== Problem to work on ==
All that is needed is the first stretch of the listing below, repeated exactly and ending with the line that contains "X166215287Y-16110061D03*". Pictures are to be left out.

== Data for this exercise ==

'''

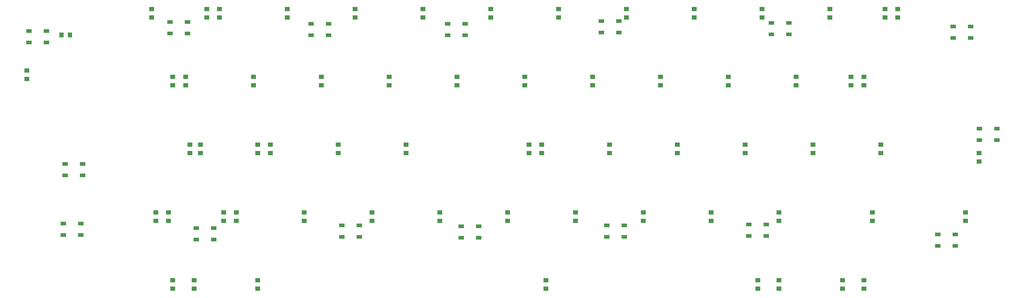
<source format=gbr>
%TF.GenerationSoftware,KiCad,Pcbnew,(6.0.7-1)-1*%
%TF.CreationDate,2022-08-16T17:16:20+02:00*%
%TF.ProjectId,plain60-flex-edition,706c6169-6e36-4302-9d66-6c65782d6564,rev?*%
%TF.SameCoordinates,Original*%
%TF.FileFunction,Paste,Bot*%
%TF.FilePolarity,Positive*%
%FSLAX46Y46*%
G04 Gerber Fmt 4.6, Leading zero omitted, Abs format (unit mm)*
G04 Created by KiCad (PCBNEW (6.0.7-1)-1) date 2022-08-16 17:16:20*
%MOMM*%
%LPD*%
G01*
G04 APERTURE LIST*
%ADD10R,1.500000X1.000000*%
%ADD11R,1.400000X1.200000*%
%ADD12R,1.200000X1.400000*%
G04 APERTURE END LIST*
D10*
%TO.C,LED16*%
X20493287Y-53042061D03*
X20493287Y-56242061D03*
X15593287Y-56242061D03*
X15593287Y-53042061D03*
%TD*%
%TO.C,LED15*%
X19985287Y-69806061D03*
X19985287Y-73006061D03*
X15085287Y-73006061D03*
X15085287Y-69806061D03*
%TD*%
%TO.C,LED14*%
X52423287Y-74276061D03*
X52423287Y-71076061D03*
X57323287Y-71076061D03*
X57323287Y-74276061D03*
%TD*%
%TO.C,LED13*%
X93317287Y-73514061D03*
X93317287Y-70314061D03*
X98217287Y-70314061D03*
X98217287Y-73514061D03*
%TD*%
%TO.C,LED12*%
X131745287Y-73768061D03*
X131745287Y-70568061D03*
X126845287Y-70568061D03*
X126845287Y-73768061D03*
%TD*%
%TO.C,LED11*%
X167739287Y-73514061D03*
X167739287Y-70314061D03*
X172639287Y-70314061D03*
X172639287Y-73514061D03*
%TD*%
%TO.C,LED10*%
X207617287Y-73260061D03*
X207617287Y-70060061D03*
X212517287Y-70060061D03*
X212517287Y-73260061D03*
%TD*%
%TO.C,LED9*%
X260703287Y-76054061D03*
X260703287Y-72854061D03*
X265603287Y-72854061D03*
X265603287Y-76054061D03*
%TD*%
%TO.C,LED8*%
X277287287Y-43136061D03*
X277287287Y-46336061D03*
X272387287Y-46336061D03*
X272387287Y-43136061D03*
%TD*%
%TO.C,LED7*%
X269921287Y-14434061D03*
X269921287Y-17634061D03*
X265021287Y-17634061D03*
X265021287Y-14434061D03*
%TD*%
%TO.C,LED6*%
X218867287Y-13418061D03*
X218867287Y-16618061D03*
X213967287Y-16618061D03*
X213967287Y-13418061D03*
%TD*%
%TO.C,LED5*%
X171115287Y-12910061D03*
X171115287Y-16110061D03*
X166215287Y-16110061D03*
X166215287Y-12910061D03*
%TD*%
%TO.C,LED4*%
X127935287Y-13672061D03*
X127935287Y-16872061D03*
X123035287Y-16872061D03*
X123035287Y-13672061D03*
%TD*%
%TO.C,LED3*%
X89581287Y-13672061D03*
X89581287Y-16872061D03*
X84681287Y-16872061D03*
X84681287Y-13672061D03*
%TD*%
%TO.C,LED2*%
X49957287Y-13164061D03*
X49957287Y-16364061D03*
X45057287Y-16364061D03*
X45057287Y-13164061D03*
%TD*%
%TO.C,LED1*%
X10333287Y-15704061D03*
X10333287Y-18904061D03*
X5433287Y-18904061D03*
X5433287Y-15704061D03*
%TD*%
D11*
%TO.C,D73*%
X239911139Y-88115698D03*
X239911139Y-85715698D03*
%TD*%
%TO.C,D72*%
X216098619Y-88115698D03*
X216098619Y-85715698D03*
%TD*%
%TO.C,D71*%
X210145489Y-88115698D03*
X210145489Y-85715698D03*
%TD*%
%TO.C,D67*%
X150614189Y-88115698D03*
X150614189Y-85715698D03*
%TD*%
%TO.C,D63*%
X69651621Y-88115698D03*
X69651621Y-85715698D03*
%TD*%
%TO.C,D59*%
X268486163Y-69065682D03*
X268486163Y-66665682D03*
%TD*%
%TO.C,D58*%
X242292391Y-69065682D03*
X242292391Y-66665682D03*
%TD*%
%TO.C,D57*%
X216098619Y-69065682D03*
X216098619Y-66665682D03*
%TD*%
%TO.C,D56*%
X197048603Y-69065682D03*
X197048603Y-66665682D03*
%TD*%
%TO.C,D53*%
X139898555Y-69065682D03*
X139898555Y-66665682D03*
%TD*%
%TO.C,D51*%
X101798523Y-69065682D03*
X101798523Y-66665682D03*
%TD*%
%TO.C,D50*%
X82748507Y-69065682D03*
X82748507Y-66665682D03*
%TD*%
%TO.C,D27*%
X220861123Y-30965650D03*
X220861123Y-28565650D03*
%TD*%
%TO.C,D42*%
X225623627Y-50015666D03*
X225623627Y-47615666D03*
%TD*%
%TO.C,D18*%
X49410979Y-30965650D03*
X49410979Y-28565650D03*
%TD*%
%TO.C,D25*%
X182761091Y-30965650D03*
X182761091Y-28565650D03*
%TD*%
%TO.C,D41*%
X206573611Y-50015666D03*
X206573611Y-47615666D03*
%TD*%
%TO.C,D36*%
X111323531Y-50015666D03*
X111323531Y-47615666D03*
%TD*%
%TO.C,D31*%
X53578170Y-50015666D03*
X53578170Y-47615666D03*
%TD*%
%TO.C,D40*%
X187523595Y-50015666D03*
X187523595Y-47615666D03*
%TD*%
%TO.C,D37*%
X145851685Y-50015666D03*
X145851685Y-47615666D03*
%TD*%
%TO.C,D32*%
X50601605Y-50015666D03*
X50601605Y-47615666D03*
%TD*%
%TO.C,D34*%
X73223499Y-50015666D03*
X73223499Y-47615666D03*
%TD*%
%TO.C,D21*%
X106561027Y-30965650D03*
X106561027Y-28565650D03*
%TD*%
%TO.C,D26*%
X201811107Y-30965650D03*
X201811107Y-28565650D03*
%TD*%
%TO.C,D22*%
X125611043Y-30965650D03*
X125611043Y-28565650D03*
%TD*%
%TO.C,D24*%
X163711075Y-30965650D03*
X163711075Y-28565650D03*
%TD*%
%TO.C,D43*%
X244673643Y-50015666D03*
X244673643Y-47615666D03*
%TD*%
%TO.C,D38*%
X149423563Y-50015666D03*
X149423563Y-47615666D03*
%TD*%
%TO.C,D35*%
X92273515Y-50015666D03*
X92273515Y-47615666D03*
%TD*%
%TO.C,D48*%
X60126613Y-69065682D03*
X60126613Y-66665682D03*
%TD*%
%TO.C,D54*%
X158948571Y-69065682D03*
X158948571Y-66665682D03*
%TD*%
%TO.C,D44*%
X272297287Y-52356061D03*
X272297287Y-49956061D03*
%TD*%
%TO.C,D62*%
X51792231Y-88115698D03*
X51792231Y-85715698D03*
%TD*%
%TO.C,D39*%
X168473579Y-50015666D03*
X168473579Y-47615666D03*
%TD*%
%TO.C,D20*%
X87511011Y-30965650D03*
X87511011Y-28565650D03*
%TD*%
%TO.C,D28*%
X239911139Y-30965650D03*
X239911139Y-28565650D03*
%TD*%
%TO.C,D33*%
X69651621Y-50015666D03*
X69651621Y-47615666D03*
%TD*%
%TO.C,D23*%
X144661059Y-30965650D03*
X144661059Y-28565650D03*
%TD*%
%TO.C,D55*%
X177998587Y-69065682D03*
X177998587Y-66665682D03*
%TD*%
%TO.C,D52*%
X120848539Y-69065682D03*
X120848539Y-66665682D03*
%TD*%
%TO.C,D19*%
X68460995Y-30965650D03*
X68460995Y-28565650D03*
%TD*%
%TO.C,D10*%
X173236083Y-11915634D03*
X173236083Y-9515634D03*
%TD*%
%TO.C,D14*%
X249436147Y-11915634D03*
X249436147Y-9515634D03*
%TD*%
%TO.C,D9*%
X154186067Y-11915634D03*
X154186067Y-9515634D03*
%TD*%
%TO.C,D13*%
X230386131Y-11915634D03*
X230386131Y-9515634D03*
%TD*%
%TO.C,D11*%
X192286099Y-11915634D03*
X192286099Y-9515634D03*
%TD*%
%TO.C,D15*%
X245864269Y-11915634D03*
X245864269Y-9515634D03*
%TD*%
%TO.C,D17*%
X45839101Y-30965650D03*
X45839101Y-28565650D03*
%TD*%
%TO.C,D16*%
X4835287Y-29172061D03*
X4835287Y-26772061D03*
%TD*%
%TO.C,D12*%
X211336115Y-11915634D03*
X211336115Y-9515634D03*
%TD*%
%TO.C,D7*%
X116086035Y-11915634D03*
X116086035Y-9515634D03*
%TD*%
%TO.C,D3*%
X55364109Y-11915634D03*
X55364109Y-9515634D03*
%TD*%
%TO.C,D5*%
X77986003Y-11915634D03*
X77986003Y-9515634D03*
%TD*%
%TO.C,D8*%
X135136051Y-11915634D03*
X135136051Y-9515634D03*
%TD*%
%TO.C,D6*%
X97036019Y-11915634D03*
X97036019Y-9515634D03*
%TD*%
%TO.C,D4*%
X58935987Y-11915634D03*
X58935987Y-9515634D03*
%TD*%
%TO.C,D74*%
X233958009Y-88115698D03*
X233958009Y-85715698D03*
%TD*%
%TO.C,D49*%
X63698491Y-69065682D03*
X63698491Y-66665682D03*
%TD*%
%TO.C,D46*%
X41076597Y-69065682D03*
X41076597Y-66665682D03*
%TD*%
%TO.C,D29*%
X236339261Y-30965650D03*
X236339261Y-28565650D03*
%TD*%
D12*
%TO.C,D1*%
X16957287Y-16796061D03*
X14557287Y-16796061D03*
%TD*%
D11*
%TO.C,D47*%
X44648475Y-69065682D03*
X44648475Y-66665682D03*
%TD*%
%TO.C,D2*%
X39885971Y-11915634D03*
X39885971Y-9515634D03*
%TD*%
%TO.C,D61*%
X45839101Y-88115698D03*
X45839101Y-85715698D03*
%TD*%
M02*

</source>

'''

== Solution to this task ==
<source format=gbr>
%TF.GenerationSoftware,KiCad,Pcbnew,(6.0.7-1)-1*%
%TF.CreationDate,2022-08-16T17:16:20+02:00*%
%TF.ProjectId,plain60-flex-edition,706c6169-6e36-4302-9d66-6c65782d6564,rev?*%
%TF.SameCoordinates,Original*%
%TF.FileFunction,Paste,Bot*%
%TF.FilePolarity,Positive*%
%FSLAX46Y46*%
G04 Gerber Fmt 4.6, Leading zero omitted, Abs format (unit mm)*
G04 Created by KiCad (PCBNEW (6.0.7-1)-1) date 2022-08-16 17:16:20*
%MOMM*%
%LPD*%
G01*
G04 APERTURE LIST*
%ADD10R,1.500000X1.000000*%
%ADD11R,1.400000X1.200000*%
%ADD12R,1.200000X1.400000*%
G04 APERTURE END LIST*
D10*
%TO.C,LED16*%
X20493287Y-53042061D03*
X20493287Y-56242061D03*
X15593287Y-56242061D03*
X15593287Y-53042061D03*
%TD*%
%TO.C,LED15*%
X19985287Y-69806061D03*
X19985287Y-73006061D03*
X15085287Y-73006061D03*
X15085287Y-69806061D03*
%TD*%
%TO.C,LED14*%
X52423287Y-74276061D03*
X52423287Y-71076061D03*
X57323287Y-71076061D03*
X57323287Y-74276061D03*
%TD*%
%TO.C,LED13*%
X93317287Y-73514061D03*
X93317287Y-70314061D03*
X98217287Y-70314061D03*
X98217287Y-73514061D03*
%TD*%
%TO.C,LED12*%
X131745287Y-73768061D03*
X131745287Y-70568061D03*
X126845287Y-70568061D03*
X126845287Y-73768061D03*
%TD*%
%TO.C,LED11*%
X167739287Y-73514061D03*
X167739287Y-70314061D03*
X172639287Y-70314061D03*
X172639287Y-73514061D03*
%TD*%
%TO.C,LED10*%
X207617287Y-73260061D03*
X207617287Y-70060061D03*
X212517287Y-70060061D03*
X212517287Y-73260061D03*
%TD*%
%TO.C,LED9*%
X260703287Y-76054061D03*
X260703287Y-72854061D03*
X265603287Y-72854061D03*
X265603287Y-76054061D03*
%TD*%
%TO.C,LED8*%
X277287287Y-43136061D03*
X277287287Y-46336061D03*
X272387287Y-46336061D03*
X272387287Y-43136061D03*
%TD*%
%TO.C,LED7*%
X269921287Y-14434061D03*
X269921287Y-17634061D03*
X265021287Y-17634061D03*
X265021287Y-14434061D03*
%TD*%
%TO.C,LED6*%
X218867287Y-13418061D03*
X218867287Y-16618061D03*
X213967287Y-16618061D03*
X213967287Y-13418061D03*
%TD*%
%TO.C,LED5*%
X171115287Y-12910061D03*
X171115287Y-16110061D03*
X166215287Y-16110061D03*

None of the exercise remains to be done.